* _Written instruction_:
Reproduce every line of the material below verbatim, keeping each rank and name in its original order.

* _Data in this exercise_:
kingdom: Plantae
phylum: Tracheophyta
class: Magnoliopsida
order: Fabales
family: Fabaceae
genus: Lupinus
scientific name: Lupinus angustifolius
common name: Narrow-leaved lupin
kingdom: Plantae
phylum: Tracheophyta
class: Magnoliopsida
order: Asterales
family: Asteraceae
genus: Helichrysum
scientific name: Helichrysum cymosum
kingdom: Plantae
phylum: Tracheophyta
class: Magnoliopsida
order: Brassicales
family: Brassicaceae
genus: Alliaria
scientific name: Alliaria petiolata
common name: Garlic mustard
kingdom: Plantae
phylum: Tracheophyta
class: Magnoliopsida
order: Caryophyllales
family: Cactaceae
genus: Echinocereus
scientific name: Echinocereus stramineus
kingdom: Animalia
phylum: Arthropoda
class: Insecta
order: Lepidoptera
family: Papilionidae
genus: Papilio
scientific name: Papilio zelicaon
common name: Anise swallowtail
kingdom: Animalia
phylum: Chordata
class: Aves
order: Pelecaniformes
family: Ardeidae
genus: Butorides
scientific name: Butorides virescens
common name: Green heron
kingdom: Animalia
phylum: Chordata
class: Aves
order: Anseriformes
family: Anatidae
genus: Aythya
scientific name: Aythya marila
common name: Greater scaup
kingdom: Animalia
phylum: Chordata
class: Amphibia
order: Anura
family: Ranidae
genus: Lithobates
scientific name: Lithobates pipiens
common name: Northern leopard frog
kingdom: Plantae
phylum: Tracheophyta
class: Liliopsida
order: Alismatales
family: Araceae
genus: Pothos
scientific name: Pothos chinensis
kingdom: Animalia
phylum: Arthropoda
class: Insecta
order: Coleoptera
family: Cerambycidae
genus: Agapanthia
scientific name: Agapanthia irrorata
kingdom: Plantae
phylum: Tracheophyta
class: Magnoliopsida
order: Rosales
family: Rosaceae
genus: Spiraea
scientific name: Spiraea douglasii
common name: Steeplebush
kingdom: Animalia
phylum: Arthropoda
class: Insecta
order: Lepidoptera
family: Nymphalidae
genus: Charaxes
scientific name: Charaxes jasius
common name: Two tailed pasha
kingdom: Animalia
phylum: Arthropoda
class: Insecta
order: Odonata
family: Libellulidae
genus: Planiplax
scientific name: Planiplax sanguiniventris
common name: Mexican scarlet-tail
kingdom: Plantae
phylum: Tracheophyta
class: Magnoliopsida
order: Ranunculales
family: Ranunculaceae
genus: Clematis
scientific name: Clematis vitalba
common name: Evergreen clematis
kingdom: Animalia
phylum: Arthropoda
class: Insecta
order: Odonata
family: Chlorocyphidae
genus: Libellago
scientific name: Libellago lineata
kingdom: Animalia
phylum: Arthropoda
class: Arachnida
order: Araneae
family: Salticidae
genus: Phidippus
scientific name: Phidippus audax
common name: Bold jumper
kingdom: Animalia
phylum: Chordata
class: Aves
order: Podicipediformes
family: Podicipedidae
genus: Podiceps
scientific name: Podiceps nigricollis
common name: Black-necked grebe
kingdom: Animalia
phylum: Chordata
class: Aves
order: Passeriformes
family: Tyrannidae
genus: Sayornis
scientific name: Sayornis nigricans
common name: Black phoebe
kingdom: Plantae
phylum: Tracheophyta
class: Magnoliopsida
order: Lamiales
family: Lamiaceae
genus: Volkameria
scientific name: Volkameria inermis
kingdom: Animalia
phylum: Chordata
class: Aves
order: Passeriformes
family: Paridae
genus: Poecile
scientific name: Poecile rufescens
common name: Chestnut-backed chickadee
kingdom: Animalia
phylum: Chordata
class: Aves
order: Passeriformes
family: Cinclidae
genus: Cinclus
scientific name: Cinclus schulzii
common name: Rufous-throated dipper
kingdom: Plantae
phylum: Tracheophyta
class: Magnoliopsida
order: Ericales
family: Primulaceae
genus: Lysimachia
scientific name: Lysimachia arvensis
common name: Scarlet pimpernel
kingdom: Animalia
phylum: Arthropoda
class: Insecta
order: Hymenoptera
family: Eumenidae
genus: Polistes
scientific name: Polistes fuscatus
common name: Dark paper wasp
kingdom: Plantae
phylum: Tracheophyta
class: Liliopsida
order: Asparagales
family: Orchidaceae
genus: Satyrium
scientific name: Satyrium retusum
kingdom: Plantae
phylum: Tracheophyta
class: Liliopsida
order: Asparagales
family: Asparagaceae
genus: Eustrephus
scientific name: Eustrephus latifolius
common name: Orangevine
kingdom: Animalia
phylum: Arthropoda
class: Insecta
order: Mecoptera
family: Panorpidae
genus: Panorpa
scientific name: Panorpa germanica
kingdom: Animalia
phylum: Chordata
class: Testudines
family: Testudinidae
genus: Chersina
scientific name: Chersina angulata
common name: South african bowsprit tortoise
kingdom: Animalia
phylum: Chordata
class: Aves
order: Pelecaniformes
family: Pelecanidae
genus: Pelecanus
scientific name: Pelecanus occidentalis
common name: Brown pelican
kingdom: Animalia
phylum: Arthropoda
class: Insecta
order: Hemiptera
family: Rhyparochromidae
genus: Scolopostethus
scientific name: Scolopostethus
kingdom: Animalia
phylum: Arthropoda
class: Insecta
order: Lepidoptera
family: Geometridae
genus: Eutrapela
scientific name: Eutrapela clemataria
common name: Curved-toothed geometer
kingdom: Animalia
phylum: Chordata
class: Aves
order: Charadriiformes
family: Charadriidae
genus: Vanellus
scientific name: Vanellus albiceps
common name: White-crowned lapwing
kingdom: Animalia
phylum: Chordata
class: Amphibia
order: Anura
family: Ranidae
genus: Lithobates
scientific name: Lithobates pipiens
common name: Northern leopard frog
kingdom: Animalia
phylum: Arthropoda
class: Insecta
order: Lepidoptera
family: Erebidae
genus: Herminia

* _The completed task_:
kingdom: Plantae
phylum: Tracheophyta
class: Magnoliopsida
order: Fabales
family: Fabaceae
genus: Lupinus
scientific name: Lupinus angustifolius
common name: Narrow-leaved lupin
kingdom: Plantae
phylum: Tracheophyta
class: Magnoliopsida
order: Asterales
family: Asteraceae
genus: Helichrysum
scientific name: Helichrysum cymosum
kingdom: Plantae
phylum: Tracheophyta
class: Magnoliopsida
order: Brassicales
family: Brassicaceae
genus: Alliaria
scientific name: Alliaria petiolata
common name: Garlic mustard
kingdom: Plantae
phylum: Tracheophyta
class: Magnoliopsida
order: Caryophyllales
family: Cactaceae
genus: Echinocereus
scientific name: Echinocereus stramineus
kingdom: Animalia
phylum: Arthropoda
class: Insecta
order: Lepidoptera
family: Papilionidae
genus: Papilio
scientific name: Papilio zelicaon
common name: Anise swallowtail
kingdom: Animalia
phylum: Chordata
class: Aves
order: Pelecaniformes
family: Ardeidae
genus: Butorides
scientific name: Butorides virescens
common name: Green heron
kingdom: Animalia
phylum: Chordata
class: Aves
order: Anseriformes
family: Anatidae
genus: Aythya
scientific name: Aythya marila
common name: Greater scaup
kingdom: Animalia
phylum: Chordata
class: Amphibia
order: Anura
family: Ranidae
genus: Lithobates
scientific name: Lithobates pipiens
common name: Northern leopard frog
kingdom: Plantae
phylum: Tracheophyta
class: Liliopsida
order: Alismatales
family: Araceae
genus: Pothos
scientific name: Pothos chinensis
kingdom: Animalia
phylum: Arthropoda
class: Insecta
order: Coleoptera
family: Cerambycidae
genus: Agapanthia
scientific name: Agapanthia irrorata
kingdom: Plantae
phylum: Tracheophyta
class: Magnoliopsida
order: Rosales
family: Rosaceae
genus: Spiraea
scientific name: Spiraea douglasii
common name: Steeplebush
kingdom: Animalia
phylum: Arthropoda
class: Insecta
order: Lepidoptera
family: Nymphalidae
genus: Charaxes
scientific name: Charaxes jasius
common name: Two tailed pasha
kingdom: Animalia
phylum: Arthropoda
class: Insecta
order: Odonata
family: Libellulidae
genus: Planiplax
scientific name: Planiplax sanguiniventris
common name: Mexican scarlet-tail
kingdom: Plantae
phylum: Tracheophyta
class: Magnoliopsida
order: Ranunculales
family: Ranunculaceae
genus: Clematis
scientific name: Clematis vitalba
common name: Evergreen clematis
kingdom: Animalia
phylum: Arthropoda
class: Insecta
order: Odonata
family: Chlorocyphidae
genus: Libellago
scientific name: Libellago lineata
kingdom: Animalia
phylum: Arthropoda
class: Arachnida
order: Araneae
family: Salticidae
genus: Phidippus
scientific name: Phidippus audax
common name: Bold jumper
kingdom: Animalia
phylum: Chordata
class: Aves
order: Podicipediformes
family: Podicipedidae
genus: Podiceps
scientific name: Podiceps nigricollis
common name: Black-necked grebe
kingdom: Animalia
phylum: Chordata
class: Aves
order: Passeriformes
family: Tyrannidae
genus: Sayornis
scientific name: Sayornis nigricans
common name: Black phoebe
kingdom: Plantae
phylum: Tracheophyta
class: Magnoliopsida
order: Lamiales
family: Lamiaceae
genus: Volkameria
scientific name: Volkameria inermis
kingdom: Animalia
phylum: Chordata
class: Aves
order: Passeriformes
family: Paridae
genus: Poecile
scientific name: Poecile rufescens
common name: Chestnut-backed chickadee
kingdom: Animalia
phylum: Chordata
class: Aves
order: Passeriformes
family: Cinclidae
genus: Cinclus
scientific name: Cinclus schulzii
common name: Rufous-throated dipper
kingdom: Plantae
phylum: Tracheophyta
class: Magnoliopsida
order: Ericales
family: Primulaceae
genus: Lysimachia
scientific name: Lysimachia arvensis
common name: Scarlet pimpernel
kingdom: Animalia
phylum: Arthropoda
class: Insecta
order: Hymenoptera
family: Eumenidae
genus: Polistes
scientific name: Polistes fuscatus
common name: Dark paper wasp
kingdom: Plantae
phylum: Tracheophyta
class: Liliopsida
order: Asparagales
family: Orchidaceae
genus: Satyrium
scientific name: Satyrium retusum
kingdom: Plantae
phylum: Tracheophyta
class: Liliopsida
order: Asparagales
family: Asparagaceae
genus: Eustrephus
scientific name: Eustrephus latifolius
common name: Orangevine
kingdom: Animalia
phylum: Arthropoda
class: Insecta
order: Mecoptera
family: Panorpidae
genus: Panorpa
scientific name: Panorpa germanica
kingdom: Animalia
phylum: Chordata
class: Testudines
family: Testudinidae
genus: Chersina
scientific name: Chersina angulata
common name: South african bowsprit tortoise
kingdom: Animalia
phylum: Chordata
class: Aves
order: Pelecaniformes
family: Pelecanidae
genus: Pelecanus
scientific name: Pelecanus occidentalis
common name: Brown pelican
kingdom: Animalia
phylum: Arthropoda
class: Insecta
order: Hemiptera
family: Rhyparochromidae
genus: Scolopostethus
scientific name: Scolopostethus
kingdom: Animalia
phylum: Arthropoda
class: Insecta
order: Lepidoptera
family: Geometridae
genus: Eutrapela
scientific name: Eutrapela clemataria
common name: Curved-toothed geometer
kingdom: Animalia
phylum: Chordata
class: Aves
order: Charadriiformes
family: Charadriidae
genus: Vanellus
scientific name: Vanellus albiceps
common name: White-crowned lapwing
kingdom: Animalia
phylum: Chordata
class: Amphibia
order: Anura
family: Ranidae
genus: Lithobates
scientific name: Lithobates pipiens
common name: Northern leopard frog
kingdom: Animalia
phylum: Arthropoda
class: Insecta
order: Lepidoptera
family: Erebidae
genus: Herminia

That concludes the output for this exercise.